WHAT YOU HAVE TO DO:
Word for word, output every line of the material below, minus pictures.
(DATA LISTING Opens)
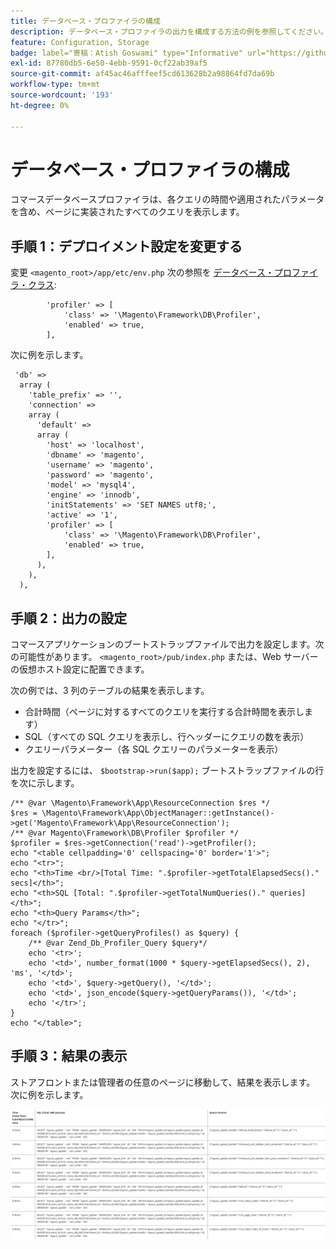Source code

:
 ```yaml
---
title: データベース・プロファイラの構成
description: データベース・プロファイラの出力を構成する方法の例を参照してください。
feature: Configuration, Storage
badge: label="寄稿：Atish Goswami" type="Informative" url="https://github.com/atishgoswami" tooltip="アティシュ・ゴスワミ"
exl-id: 87780db5-6e50-4ebb-9591-0cf22ab39af5
source-git-commit: af45ac46afffeef5cd613628b2a98864fd7da69b
workflow-type: tm+mt
source-wordcount: '193'
ht-degree: 0%

---
```


# データベース・プロファイラの構成

コマースデータベースプロファイラは、各クエリの時間や適用されたパラメータを含め、ページに実装されたすべてのクエリを表示します。

## 手順 1：デプロイメント設定を変更する

変更 `<magento_root>/app/etc/env.php` 次の参照を [データベース・プロファイラ・クラス](https://github.com/magento/magento2/tree/2.4/lib/internal/Magento/Framework/DB/Profiler.php):

```php?start_inline=1
        'profiler' => [
            'class' => '\Magento\Framework\DB\Profiler',
            'enabled' => true,
        ],
```

次に例を示します。

```php?start_inline=1
 'db' =>
  array (
    'table_prefix' => '',
    'connection' =>
    array (
      'default' =>
      array (
        'host' => 'localhost',
        'dbname' => 'magento',
        'username' => 'magento',
        'password' => 'magento',
        'model' => 'mysql4',
        'engine' => 'innodb',
        'initStatements' => 'SET NAMES utf8;',
        'active' => '1',
        'profiler' => [
            'class' => '\Magento\Framework\DB\Profiler',
            'enabled' => true,
        ],
      ),
    ),
  ),
```

## 手順 2：出力の設定

コマースアプリケーションのブートストラップファイルで出力を設定します。次の可能性があります。 `<magento_root>/pub/index.php` または、Web サーバーの仮想ホスト設定に配置できます。

次の例では、3 列のテーブルの結果を表示します。

- 合計時間（ページに対するすべてのクエリを実行する合計時間を表示します）
- SQL（すべての SQL クエリを表示し、行ヘッダーにクエリの数を表示）
- クエリーパラメーター（各 SQL クエリーのパラメーターを表示）

出力を設定するには、 `$bootstrap->run($app);` ブートストラップファイルの行を次に示します。

```php?start_inline=1
/** @var \Magento\Framework\App\ResourceConnection $res */
$res = \Magento\Framework\App\ObjectManager::getInstance()->get('Magento\Framework\App\ResourceConnection');
/** @var Magento\Framework\DB\Profiler $profiler */
$profiler = $res->getConnection('read')->getProfiler();
echo "<table cellpadding='0' cellspacing='0' border='1'>";
echo "<tr>";
echo "<th>Time <br/>[Total Time: ".$profiler->getTotalElapsedSecs()." secs]</th>";
echo "<th>SQL [Total: ".$profiler->getTotalNumQueries()." queries]</th>";
echo "<th>Query Params</th>";
echo "</tr>";
foreach ($profiler->getQueryProfiles() as $query) {
    /** @var Zend_Db_Profiler_Query $query*/
    echo '<tr>';
    echo '<td>', number_format(1000 * $query->getElapsedSecs(), 2), 'ms', '</td>';
    echo '<td>', $query->getQuery(), '</td>';
    echo '<td>', json_encode($query->getQueryParams()), '</td>';
    echo '</tr>';
}
echo "</table>";
```

## 手順 3：結果の表示

ストアフロントまたは管理者の任意のページに移動して、結果を表示します。 次に例を示します。

![データベース・プロファイラの結果のサンプル](../../assets/configuration/db-profiler-results.png)
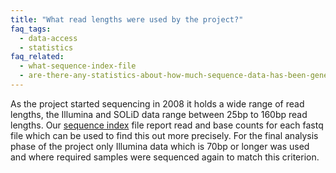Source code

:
 ```yaml
---
title: "What read lengths were used by the project?"
faq_tags:
  - data-access
  - statistics
faq_related:
  - what-sequence-index-file
  - are-there-any-statistics-about-how-much-sequence-data-has-been-generated-project
---
```


As the project started sequencing in 2008 it holds a wide range of read lengths, the Illumina and SOLiD data range between 25bp to 160bp read lengths. Our [sequence index](http://ftp.1000genomes.ebi.ac.uk/vol1/ftp/README.sequence_data) file report read and base counts for each fastq file which can be used to find this out more precisely. For the final analysis phase of the project only Illumina data which is 70bp or longer was used and where required samples were sequenced again to match this criterion.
(DATA LISTING Closes)
TASK OUTPUT:
Source code

:
 ```yaml
---
title: データベース・プロファイラの構成
description: データベース・プロファイラの出力を構成する方法の例を参照してください。
feature: Configuration, Storage
badge: label="寄稿：Atish Goswami" type="Informative" url="https://github.com/atishgoswami" tooltip="アティシュ・ゴスワミ"
exl-id: 87780db5-6e50-4ebb-9591-0cf22ab39af5
source-git-commit: af45ac46afffeef5cd613628b2a98864fd7da69b
workflow-type: tm+mt
source-wordcount: '193'
ht-degree: 0%

---
```


# データベース・プロファイラの構成

コマースデータベースプロファイラは、各クエリの時間や適用されたパラメータを含め、ページに実装されたすべてのクエリを表示します。

## 手順 1：デプロイメント設定を変更する

変更 `<magento_root>/app/etc/env.php` 次の参照を [データベース・プロファイラ・クラス](https://github.com/magento/magento2/tree/2.4/lib/internal/Magento/Framework/DB/Profiler.php):

```php?start_inline=1
        'profiler' => [
            'class' => '\Magento\Framework\DB\Profiler',
            'enabled' => true,
        ],
```

次に例を示します。

```php?start_inline=1
 'db' =>
  array (
    'table_prefix' => '',
    'connection' =>
    array (
      'default' =>
      array (
        'host' => 'localhost',
        'dbname' => 'magento',
        'username' => 'magento',
        'password' => 'magento',
        'model' => 'mysql4',
        'engine' => 'innodb',
        'initStatements' => 'SET NAMES utf8;',
        'active' => '1',
        'profiler' => [
            'class' => '\Magento\Framework\DB\Profiler',
            'enabled' => true,
        ],
      ),
    ),
  ),
```

## 手順 2：出力の設定

コマースアプリケーションのブートストラップファイルで出力を設定します。次の可能性があります。 `<magento_root>/pub/index.php` または、Web サーバーの仮想ホスト設定に配置できます。

次の例では、3 列のテーブルの結果を表示します。

- 合計時間（ページに対するすべてのクエリを実行する合計時間を表示します）
- SQL（すべての SQL クエリを表示し、行ヘッダーにクエリの数を表示）
- クエリーパラメーター（各 SQL クエリーのパラメーターを表示）

出力を設定するには、 `$bootstrap->run($app);` ブートストラップファイルの行を次に示します。

```php?start_inline=1
/** @var \Magento\Framework\App\ResourceConnection $res */
$res = \Magento\Framework\App\ObjectManager::getInstance()->get('Magento\Framework\App\ResourceConnection');
/** @var Magento\Framework\DB\Profiler $profiler */
$profiler = $res->getConnection('read')->getProfiler();
echo "<table cellpadding='0' cellspacing='0' border='1'>";
echo "<tr>";
echo "<th>Time <br/>[Total Time: ".$profiler->getTotalElapsedSecs()." secs]</th>";
echo "<th>SQL [Total: ".$profiler->getTotalNumQueries()." queries]</th>";
echo "<th>Query Params</th>";
echo "</tr>";
foreach ($profiler->getQueryProfiles() as $query) {
    /** @var Zend_Db_Profiler_Query $query*/
    echo '<tr>';
    echo '<td>', number_format(1000 * $query->getElapsedSecs(), 2), 'ms', '</td>';
    echo '<td>', $query->getQuery(), '</td>';
    echo '<td>', json_encode($query->getQueryParams()), '</td>';
    echo '</tr>';
}
echo "</table>";
```

## 手順 3：結果の表示

ストアフロントまたは管理者の任意のページに移動して、結果を表示します。 次に例を示します。

![データベース・プロファイラの結果のサンプル](../../assets/configuration/db-profiler-results.png)
Source code

:
 ```yaml
---
title: "What read lengths were used by the project?"
faq_tags:
  - data-access
  - statistics
faq_related:
  - what-sequence-index-file
  - are-there-any-statistics-about-how-much-sequence-data-has-been-generated-project
---
```


As the project started sequencing in 2008 it holds a wide range of read lengths, the Illumina and SOLiD data range between 25bp to 160bp read lengths. Our [sequence index](http://ftp.1000genomes.ebi.ac.uk/vol1/ftp/README.sequence_data) file report read and base counts for each fastq file which can be used to find this out more precisely. For the final analysis phase of the project only Illumina data which is 70bp or longer was used and where required samples were sequenced again to match this criterion.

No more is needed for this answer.